Monday, September 3, 2018

An artist's life and work on display in Heather Lenz's documentary, KUSAMA: INFINITY

Before viewing the new documentary about a Japanese artist named Yayoi Kusama, TrustMovies had never heard of this woman. After viewing, her art, her life and her character will most likely stick with him for quite some time. I can't say how an art critic or super fan of Ms Kusama will react to the film, but for a novice like me, the movie proved a wonderful and fascinating entry into the artist's history, character and art -- the last of which seems to have consistently evolved and continued to innovate from one decade to the next.

The filmmaker, Heather Lenz (shown at left), both directed and co-wrote (with Keita Ideno) and has done a bang-up job of combining Kusama's biography and art, showing us how the latter changed over time.

While some of that art may appeal more strongly that other examples, it will be difficult not to be impressed with the sheer "difference" -- not to mention the exuberance and no-holds-barred commitment -- of the art produced over this very lengthy lifetime (the artist turns 80 next year). So thorough is the film that KUSAMA: INFINITY qualifies as a retrospective of an entire career.

What a life and what a career Kusama (shown above in her youth and below more recently) has had! Her mother wanted her daughter to attend an etiquette school rather than focusing on art. And that was only the tip of family-problems iceberg. Early in her career, no less than Frank Stella tells us that he wanted to buy one of her paintings but felt that $75 was too expensive. Still, as he recalls, "I think I paid $25 per week or something...."

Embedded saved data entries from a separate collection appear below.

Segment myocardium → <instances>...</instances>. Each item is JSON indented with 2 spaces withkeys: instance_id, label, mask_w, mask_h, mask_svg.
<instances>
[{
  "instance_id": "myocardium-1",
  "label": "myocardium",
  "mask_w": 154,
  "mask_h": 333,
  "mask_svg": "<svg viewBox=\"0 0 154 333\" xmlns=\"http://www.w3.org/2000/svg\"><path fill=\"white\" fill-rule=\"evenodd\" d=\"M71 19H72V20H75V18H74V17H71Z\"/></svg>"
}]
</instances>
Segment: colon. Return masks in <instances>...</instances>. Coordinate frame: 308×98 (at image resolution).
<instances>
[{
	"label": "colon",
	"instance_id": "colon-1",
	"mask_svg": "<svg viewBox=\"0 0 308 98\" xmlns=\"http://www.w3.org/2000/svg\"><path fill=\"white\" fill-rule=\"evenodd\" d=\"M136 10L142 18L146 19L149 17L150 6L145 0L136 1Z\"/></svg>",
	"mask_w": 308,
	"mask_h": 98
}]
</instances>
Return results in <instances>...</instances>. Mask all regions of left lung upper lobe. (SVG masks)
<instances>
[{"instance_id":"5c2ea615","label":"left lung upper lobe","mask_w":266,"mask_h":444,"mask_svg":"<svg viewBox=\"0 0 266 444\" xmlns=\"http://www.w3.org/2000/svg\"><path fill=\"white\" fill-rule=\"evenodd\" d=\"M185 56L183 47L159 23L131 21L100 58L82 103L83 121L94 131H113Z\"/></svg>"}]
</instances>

Along the way, we learn of Yayoi's oddball "romance" with Joseph Cornell, see a huge array of her paintings and sculpture, along with the usual helping of sexism that plagued her career. No less than Claes Oldenberg "appropriated" her soft-sculpture ideas, and Andy Warhol clearly stole from her, too. Still, her innovation continued.

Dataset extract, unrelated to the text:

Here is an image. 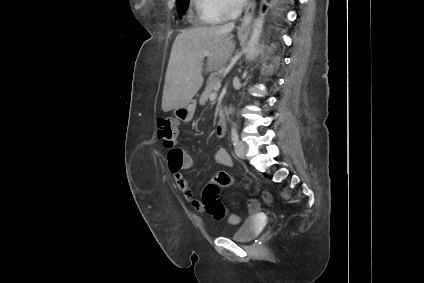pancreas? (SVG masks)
I'll list each match as a JSON object with an SVG mask.
<instances>
[{"label": "pancreas", "instance_id": "pancreas-1", "mask_svg": "<svg viewBox=\"0 0 424 283\" xmlns=\"http://www.w3.org/2000/svg\"><path fill=\"white\" fill-rule=\"evenodd\" d=\"M220 78L218 77H210L207 83V86L205 88V91L203 92V94L201 95L200 101L201 103H204L205 101L208 100V98L210 97V95L213 92V87L216 83L220 82Z\"/></svg>", "mask_w": 424, "mask_h": 283}]
</instances>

Plagued by depression (two suicide attempts along the way), she persevered. At the Venice Biennale she came up with a subversive idea of which even Maurizio Cattelan would be proud. Constantly ahead of her time, she performed the first gay wedding, took part in nude "happenings" to protest the war in Vietnam, and then, depressed at all that has taken place here in the USA, returned to Japan in 1973.

There is indeed something to be said for staying the course. At a more recent Venice Biennale -- in the time period between, her popularity and renown had only grown -- Kusama was to represent Japan. But at the time she was living in a psychiatric hospital, so the Japanese government felt a bit "iffy" about this sort of representation. You'll be amused and amazed at what happens.

Is Kusama "crazy"? Probably. Was she always? Maybe. But she is an artist -- one that is now said to be the most popular, living, female artist in the entire world. And that is something this loving and lovely documentary irrefutably proves.

From Magnolia Pictures and running just 75 minutes, Kusama: Infinity opens this Friday September 7 in New York City at Film Forum and in Los Angeles at the Landmark NuArt -- with a national rollout to follow.